Marianela Carrillo, qui a rejoint l’Alpargata dès le début, a appris la lombriculture dans son appartement. Tous les premiers samedis du mois, elle vend des vers aux consommateurs lors de la feria agroécologique, après leur avoir offert un atelier. Le nudo Guayabera, dont elle fait partie, était responsable de l’activité «?production?» au mois de juin. Elle a proposé à l’Alpargata le projet Toma tu tomate, « Prends ta tomate », lors de la dernière assemblée politique. Chaque alpargatero prendra soin d’un semis de tomate, après une formation sur la semence, les types de sols, l’engrais organique. Puis le semis sera remis à un agriculteur qui la cultivera à la campagne.
« Nous vivons une époque de résistance, nous devons être plus forts et apprendre à être résilients, souligne Marianela. C’est un rêve partagé, une lutte collective dans un milieu hostile. »
L’association est souvent sollicitée par des institutions et des conseils communaux, qui voudraient appliquer par magie la « recette alpargatera ». Les militants tentent de faire partager leur expérience. « L’Alpargata, c’est une politique d’échange solidaire qui s’adapte à la nature de 181 personnes, explique Meyby.
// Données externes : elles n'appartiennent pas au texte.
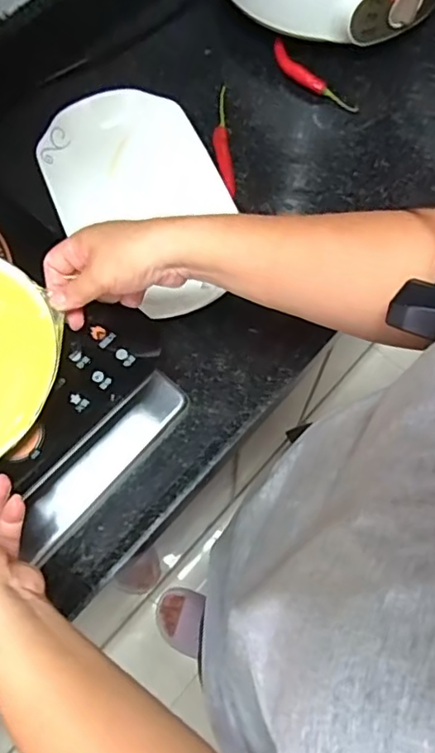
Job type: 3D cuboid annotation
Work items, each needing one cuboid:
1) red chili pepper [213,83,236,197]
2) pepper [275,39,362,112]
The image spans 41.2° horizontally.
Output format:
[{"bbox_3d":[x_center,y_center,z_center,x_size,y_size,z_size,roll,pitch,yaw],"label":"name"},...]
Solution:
[{"bbox_3d":[0.007,-0.276,0.675,0.022,0.021,0.160,-3,69,0],"label":"red chili pepper"},{"bbox_3d":[0.114,-0.367,0.710,0.027,0.023,0.138,-42,74,-14],"label":"pepper"}]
C’est la nature de ces personnes qui donne forme à l’organisation, et non l’inverse. Une commune de los Valles del Tuy, avec qui nous nous sommes réunis, nous expliquait que la distribution alimentaire contrôlée par le parti ne leur facilitait pas l’autogestion communale. Enkyster un groupe de personnes, qui vont décider qui mange et qui ne mange pas, c’est terrible ! »
À une petite échelle, l’Alpargata essaye de transformer la structure pyramidale du pouvoir en roue. Hugo Chavez a fait tourner le triangle, en donnant le pouvoir aux classes inférieures de la société. Pour éviter qu’une partie de la population s’accommode du haut de la pyramide, elle doit continuer de tourner.